Sections 252 to 258j, as amended Supp. 1939, concerned with the licensing and regulation of milk dealers, expressly provide that a cooperative association of dairymen organized under the cooperative association law and engaged in making collective sales for its members, shall not be deemed a conspiracy or combination in restraint of trade or an illegal monopoly. However, section 258c provides that the Commissioner of Agriculture shall have the power to revoke or suspend, or to refuse to grant or renew, the license of any milk dealer who has been a party to a combination to fix prices contrary to law. See Tying Contracts and Exclusive Dealing Arrangements, infra. See also Vol. Cooperatives in projected study.

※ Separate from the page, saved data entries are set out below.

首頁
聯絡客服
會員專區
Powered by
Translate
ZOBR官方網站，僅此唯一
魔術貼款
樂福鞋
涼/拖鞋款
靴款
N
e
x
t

General Business Law (McKinney Supp. 1939)
Labor Unions

Section 340 provides that the provisions of the general antitrust act shall not apply to bona fide labor unions; that the labor of human beings shall not be deemed or held to be a commodity or article of commerce as such terms are used in this section and that nothing contained

in that Act shall be deemed to prohibit or restrict the right of workingmen to combine in unions, organizations, and associations, not organized for the purposes of profit. See General Antitrust Laws, supra.

Penal Code (McKinney)

Section 582 provides that cooperation of persons to obtain an increase in wages or to maintain wages is not a conspiracy.

Cooperatives.

Judicial Decisions

The exemption of cooperatives from the application of the State antitrust laws, under section 340 of the General Business Law, Penal Code, section 582, and Agriculture and Markets Law, section 258c (f), is constitutional. The exemption is based upon a reasonable classification and does not violate the fourteenth amendment of the Federal Constitution. Barns v. Dairymen's League, Co-op. Assn., 220 App. Div. 624, 222 N. Y. S. 294 (1927); Dairymen's League Co-op. Assn. v. Weckerle, 160 Misc. 866, 291 N. Y. S. 704 (1936). See also Royce v. Rosasco, 159 Misc. 236, 287 N. Y. S. 692 (1936), upholding the price-fixing features of the Milk Control Act (Agriculture and Markets Law, c. 12, 1934) without discussing alleged violation of the antitrust laws.

Fair Trade.

"The Fair Trade Act (Unconsol. (McKinney) secs. 2201 to 2205) entitles a retailer to seek redress under a vertical price-fixing arrangement, and is not in conflict with the provisions of the Donnelly Act (General Business Law, secs. 340 to 346), which bans horizontal price fixing. The legislature has seen fit by the later enactment to declare vertical price arrangements of a specified character to be valid, therefore, such arrangements must be construed to be without the language of the earlier Donnelly Act." Port Chester Wine & Liquor Shop v. Miller Bros., 253 App. Div. 188, 1 N. Y. S. (2d) 802, 808 (1938), affd. 281 N. Y. 101, 22 N. E. (2d) 253 (1939). Organized Labor.

A "closed shop" contract by a bona fide labor union is exempt from the application of section 340 of the General Business Law. Williams v. Quill, 277 N. Y. 1, 12 N. E. (2d) 547 (1938).

This exemption applies only to bona fide labor activities, not to those intended to advance monopolistic aims of employer groups.